I have been a permanent resident before I turned 18 years old. I never heard about selective service until I had reached the over 25 age limit for registering for it, and thus failed to register.
I've read that once a man reaches a certain age, the failure to register for selective services would no longer be considered when determining good moral conduct for citizenship applications. However, I've read conflicting accounts of what this particular age needs to be.
Is it 31 years and 1 day old, or is it 32 years old? 31 years and 1 day would technically be over the 5 year history requested by the application form, but some accounts say one needs to be 32 years old. Which one is correct?
Would one need a letter from the Selective Service System if one were to apply at the age of 31? What about the age of 32?
There is no statute of limitations per se. You must prove 5 years of good moral character. Failure to register is generally considered not to be good moral character. The last day you can register is the day before your 26 birthday. Therefore, once you are 31 you should be able to apply.
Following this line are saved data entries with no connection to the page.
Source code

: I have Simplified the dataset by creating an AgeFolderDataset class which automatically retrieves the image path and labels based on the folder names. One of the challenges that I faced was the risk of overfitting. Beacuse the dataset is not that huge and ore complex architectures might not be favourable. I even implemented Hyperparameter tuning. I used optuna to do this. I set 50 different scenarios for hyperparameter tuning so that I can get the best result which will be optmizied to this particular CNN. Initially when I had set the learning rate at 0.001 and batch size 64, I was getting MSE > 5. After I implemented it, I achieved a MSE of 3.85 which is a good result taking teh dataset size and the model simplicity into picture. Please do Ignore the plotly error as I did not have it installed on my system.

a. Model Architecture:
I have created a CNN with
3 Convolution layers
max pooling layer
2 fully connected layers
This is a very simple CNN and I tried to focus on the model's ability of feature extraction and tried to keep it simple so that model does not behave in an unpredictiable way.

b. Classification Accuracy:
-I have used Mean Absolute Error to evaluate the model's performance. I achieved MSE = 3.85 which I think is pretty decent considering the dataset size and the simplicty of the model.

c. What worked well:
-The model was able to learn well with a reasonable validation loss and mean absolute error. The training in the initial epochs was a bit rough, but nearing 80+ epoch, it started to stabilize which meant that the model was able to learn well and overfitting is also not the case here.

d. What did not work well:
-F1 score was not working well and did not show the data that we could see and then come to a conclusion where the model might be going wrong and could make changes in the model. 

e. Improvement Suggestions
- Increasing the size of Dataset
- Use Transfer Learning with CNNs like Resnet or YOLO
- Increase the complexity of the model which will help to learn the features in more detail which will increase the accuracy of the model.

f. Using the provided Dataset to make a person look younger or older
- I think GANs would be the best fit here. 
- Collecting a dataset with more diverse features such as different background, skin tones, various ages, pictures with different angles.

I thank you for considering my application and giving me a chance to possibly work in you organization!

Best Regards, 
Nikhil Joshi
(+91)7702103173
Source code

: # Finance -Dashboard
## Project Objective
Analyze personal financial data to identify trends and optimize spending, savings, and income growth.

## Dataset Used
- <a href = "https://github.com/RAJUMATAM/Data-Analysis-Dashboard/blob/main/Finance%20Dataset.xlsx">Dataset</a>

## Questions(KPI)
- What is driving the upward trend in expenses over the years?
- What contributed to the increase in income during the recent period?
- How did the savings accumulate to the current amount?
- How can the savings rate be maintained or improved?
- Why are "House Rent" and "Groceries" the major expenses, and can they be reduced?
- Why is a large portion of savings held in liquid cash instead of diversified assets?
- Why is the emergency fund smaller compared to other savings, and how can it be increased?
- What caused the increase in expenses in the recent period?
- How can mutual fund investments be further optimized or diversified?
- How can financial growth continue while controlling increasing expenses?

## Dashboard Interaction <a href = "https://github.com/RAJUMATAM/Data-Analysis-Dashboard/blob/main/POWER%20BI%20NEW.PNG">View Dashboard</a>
J Charles Ferrari Eng & Nishimura 213.622.2255 The statement above is general in nature and does not constitute legal advice, as not all the facts are known. You should retain an attorney to review all the facts specific to your case in order to receive advise specific to your case. The statement above does not create an attorney/client relationship. Answers on Avvo can only be general ones, as specific answers would require knowledge of all the facts. As such, they may or may not apply to the question.
It is 31. Good moral character is required for the 5-year period immediately peceding your application for naturalization. If you make a declaration that your failure to register with selective service was not intentional, your appication may still be granted.